What are the primary challenges in purifying functionally active recombinant N. gonorrhoeae prfA?

The primary challenges in purifying functionally active recombinant N. gonorrhoeae prfA likely include:

• Maintaining proper folding during expression and purification

• Preserving activity during concentration and storage steps

• Ensuring removal of contaminating nucleases and proteases

• Achieving sufficient yield for structural and functional studies

• Confirming that the recombinant protein accurately represents native activity

To address these challenges, researchers can implement strategies such as:

• Optimization of expression conditions (temperature, induction parameters)

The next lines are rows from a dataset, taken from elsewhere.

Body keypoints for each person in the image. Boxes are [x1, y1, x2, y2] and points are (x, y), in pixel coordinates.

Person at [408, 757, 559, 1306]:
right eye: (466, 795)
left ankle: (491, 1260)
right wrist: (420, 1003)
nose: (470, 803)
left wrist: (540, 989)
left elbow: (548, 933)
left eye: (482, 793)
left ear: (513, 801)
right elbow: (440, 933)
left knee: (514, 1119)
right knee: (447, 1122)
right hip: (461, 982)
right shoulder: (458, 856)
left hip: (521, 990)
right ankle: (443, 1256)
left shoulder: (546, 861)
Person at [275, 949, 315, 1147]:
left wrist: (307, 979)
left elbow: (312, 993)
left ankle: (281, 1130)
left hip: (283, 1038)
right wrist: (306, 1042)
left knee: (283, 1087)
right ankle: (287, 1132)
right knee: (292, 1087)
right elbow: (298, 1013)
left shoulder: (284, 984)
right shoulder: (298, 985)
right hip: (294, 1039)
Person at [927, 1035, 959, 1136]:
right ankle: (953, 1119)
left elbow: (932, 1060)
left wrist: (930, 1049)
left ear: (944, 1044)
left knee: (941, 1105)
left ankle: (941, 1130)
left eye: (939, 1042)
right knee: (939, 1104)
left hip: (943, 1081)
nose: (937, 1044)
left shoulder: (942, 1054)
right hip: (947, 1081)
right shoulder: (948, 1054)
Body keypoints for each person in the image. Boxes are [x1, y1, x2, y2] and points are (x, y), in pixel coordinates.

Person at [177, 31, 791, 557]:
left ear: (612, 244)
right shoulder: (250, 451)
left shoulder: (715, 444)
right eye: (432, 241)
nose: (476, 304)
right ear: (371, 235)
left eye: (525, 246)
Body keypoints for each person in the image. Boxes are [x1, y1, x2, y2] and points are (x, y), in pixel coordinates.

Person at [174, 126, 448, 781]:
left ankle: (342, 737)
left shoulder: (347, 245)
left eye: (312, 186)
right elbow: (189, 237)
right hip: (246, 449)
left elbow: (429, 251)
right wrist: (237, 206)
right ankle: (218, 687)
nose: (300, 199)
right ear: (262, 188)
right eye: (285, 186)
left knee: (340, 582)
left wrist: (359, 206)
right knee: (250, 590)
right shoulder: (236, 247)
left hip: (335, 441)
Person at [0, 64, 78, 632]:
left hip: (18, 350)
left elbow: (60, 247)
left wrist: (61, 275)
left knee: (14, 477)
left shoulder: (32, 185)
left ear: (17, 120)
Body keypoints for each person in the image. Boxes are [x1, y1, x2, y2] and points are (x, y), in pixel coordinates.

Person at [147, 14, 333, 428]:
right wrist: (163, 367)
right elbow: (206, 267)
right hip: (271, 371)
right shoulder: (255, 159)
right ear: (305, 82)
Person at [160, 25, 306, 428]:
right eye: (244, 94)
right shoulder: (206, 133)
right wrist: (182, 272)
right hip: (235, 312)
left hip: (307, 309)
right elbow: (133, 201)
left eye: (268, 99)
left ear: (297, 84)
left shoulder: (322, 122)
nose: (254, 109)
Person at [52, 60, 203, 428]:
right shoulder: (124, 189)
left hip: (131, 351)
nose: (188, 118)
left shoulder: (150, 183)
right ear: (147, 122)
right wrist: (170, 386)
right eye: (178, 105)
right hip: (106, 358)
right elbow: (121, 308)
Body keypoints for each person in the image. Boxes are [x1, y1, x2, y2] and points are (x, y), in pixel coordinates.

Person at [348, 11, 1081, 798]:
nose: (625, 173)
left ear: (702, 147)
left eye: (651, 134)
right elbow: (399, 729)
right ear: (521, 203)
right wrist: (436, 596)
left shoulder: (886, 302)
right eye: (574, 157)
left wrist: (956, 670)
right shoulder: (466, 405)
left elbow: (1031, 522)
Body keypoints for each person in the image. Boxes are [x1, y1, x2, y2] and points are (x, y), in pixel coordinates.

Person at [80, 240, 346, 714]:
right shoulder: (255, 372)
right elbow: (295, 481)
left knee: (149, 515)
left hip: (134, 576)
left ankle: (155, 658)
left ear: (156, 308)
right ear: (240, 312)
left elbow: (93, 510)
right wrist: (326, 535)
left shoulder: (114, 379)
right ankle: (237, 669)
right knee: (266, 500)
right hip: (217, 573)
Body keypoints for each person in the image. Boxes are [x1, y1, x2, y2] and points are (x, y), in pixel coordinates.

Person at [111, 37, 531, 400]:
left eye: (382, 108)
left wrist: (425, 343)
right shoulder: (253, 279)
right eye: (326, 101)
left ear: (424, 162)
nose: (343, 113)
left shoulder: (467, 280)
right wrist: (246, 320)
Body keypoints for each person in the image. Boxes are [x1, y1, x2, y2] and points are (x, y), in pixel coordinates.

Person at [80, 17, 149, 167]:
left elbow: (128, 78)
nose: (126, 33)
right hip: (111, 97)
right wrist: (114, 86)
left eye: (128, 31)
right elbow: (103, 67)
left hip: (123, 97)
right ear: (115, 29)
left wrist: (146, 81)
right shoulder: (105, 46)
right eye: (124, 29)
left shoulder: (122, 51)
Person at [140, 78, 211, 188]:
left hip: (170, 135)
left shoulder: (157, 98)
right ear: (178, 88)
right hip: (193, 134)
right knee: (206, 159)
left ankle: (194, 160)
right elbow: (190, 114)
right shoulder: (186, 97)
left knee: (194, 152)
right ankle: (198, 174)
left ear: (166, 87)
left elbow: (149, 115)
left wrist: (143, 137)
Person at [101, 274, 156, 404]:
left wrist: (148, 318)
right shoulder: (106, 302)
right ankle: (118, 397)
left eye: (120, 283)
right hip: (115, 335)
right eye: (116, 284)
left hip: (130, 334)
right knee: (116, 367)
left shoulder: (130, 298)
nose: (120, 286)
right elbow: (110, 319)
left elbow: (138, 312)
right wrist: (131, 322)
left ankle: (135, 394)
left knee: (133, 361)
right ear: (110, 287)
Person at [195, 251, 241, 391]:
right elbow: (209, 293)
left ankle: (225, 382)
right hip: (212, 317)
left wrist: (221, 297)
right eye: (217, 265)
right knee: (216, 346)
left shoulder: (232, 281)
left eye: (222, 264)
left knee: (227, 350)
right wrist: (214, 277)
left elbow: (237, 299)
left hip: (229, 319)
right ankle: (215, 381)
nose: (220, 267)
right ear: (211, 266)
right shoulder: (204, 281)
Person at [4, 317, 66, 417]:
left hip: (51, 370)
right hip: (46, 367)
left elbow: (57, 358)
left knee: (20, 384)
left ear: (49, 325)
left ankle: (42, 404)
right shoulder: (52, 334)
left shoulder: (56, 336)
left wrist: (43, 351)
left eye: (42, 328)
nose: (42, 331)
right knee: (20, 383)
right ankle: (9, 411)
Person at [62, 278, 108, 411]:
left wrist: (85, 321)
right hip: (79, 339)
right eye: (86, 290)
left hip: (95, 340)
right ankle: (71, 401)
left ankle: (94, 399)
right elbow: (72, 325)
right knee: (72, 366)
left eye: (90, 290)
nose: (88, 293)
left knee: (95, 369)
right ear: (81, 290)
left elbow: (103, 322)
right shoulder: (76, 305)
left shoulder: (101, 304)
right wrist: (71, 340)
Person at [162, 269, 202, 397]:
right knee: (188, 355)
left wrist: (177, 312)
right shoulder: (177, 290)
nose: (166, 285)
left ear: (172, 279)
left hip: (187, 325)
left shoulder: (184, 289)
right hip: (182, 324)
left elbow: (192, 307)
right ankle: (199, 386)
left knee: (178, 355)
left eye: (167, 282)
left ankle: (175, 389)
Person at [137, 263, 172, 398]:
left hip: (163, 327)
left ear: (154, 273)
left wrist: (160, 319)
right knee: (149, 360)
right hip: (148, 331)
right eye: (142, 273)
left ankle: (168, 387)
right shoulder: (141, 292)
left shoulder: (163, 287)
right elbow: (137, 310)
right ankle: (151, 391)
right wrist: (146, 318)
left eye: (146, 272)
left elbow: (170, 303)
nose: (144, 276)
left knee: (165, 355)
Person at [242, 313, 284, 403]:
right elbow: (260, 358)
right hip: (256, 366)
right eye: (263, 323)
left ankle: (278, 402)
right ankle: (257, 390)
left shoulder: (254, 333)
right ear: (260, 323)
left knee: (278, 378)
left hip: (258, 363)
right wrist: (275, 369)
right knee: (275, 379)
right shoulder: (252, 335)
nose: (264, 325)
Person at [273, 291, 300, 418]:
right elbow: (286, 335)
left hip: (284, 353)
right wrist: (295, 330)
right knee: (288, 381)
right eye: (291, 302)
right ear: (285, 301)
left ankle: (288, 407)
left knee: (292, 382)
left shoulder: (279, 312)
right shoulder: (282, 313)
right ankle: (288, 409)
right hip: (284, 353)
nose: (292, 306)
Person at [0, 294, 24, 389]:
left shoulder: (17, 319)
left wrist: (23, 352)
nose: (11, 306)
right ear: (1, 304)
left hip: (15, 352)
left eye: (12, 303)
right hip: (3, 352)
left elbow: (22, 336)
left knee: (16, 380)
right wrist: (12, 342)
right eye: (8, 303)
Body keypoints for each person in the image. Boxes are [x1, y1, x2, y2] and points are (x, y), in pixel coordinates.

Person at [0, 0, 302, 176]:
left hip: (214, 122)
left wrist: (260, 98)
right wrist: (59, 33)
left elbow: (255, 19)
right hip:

• Addition of stabilizing agents during purification

• Implementation of multiple chromatography steps to enhance purity

• Inclusion of activity assays at each purification stage

• Careful control of pH and salt conditions throughout the purification process

Similar challenges have been addressed in the production of other recombinant N. gonorrhoeae proteins for structural and functional studies .

How can researchers differentiate between effects of prfA inhibition and other translation disruptions?

To differentiate between specific prfA inhibition effects and broader translation disruption, researchers should employ a multi-faceted experimental approach:

This differentiated approach would allow researchers to attribute observed phenotypes specifically to prfA function rather than to general translation defects, providing more precise insights into the role of prfA in N. gonorrhoeae biology.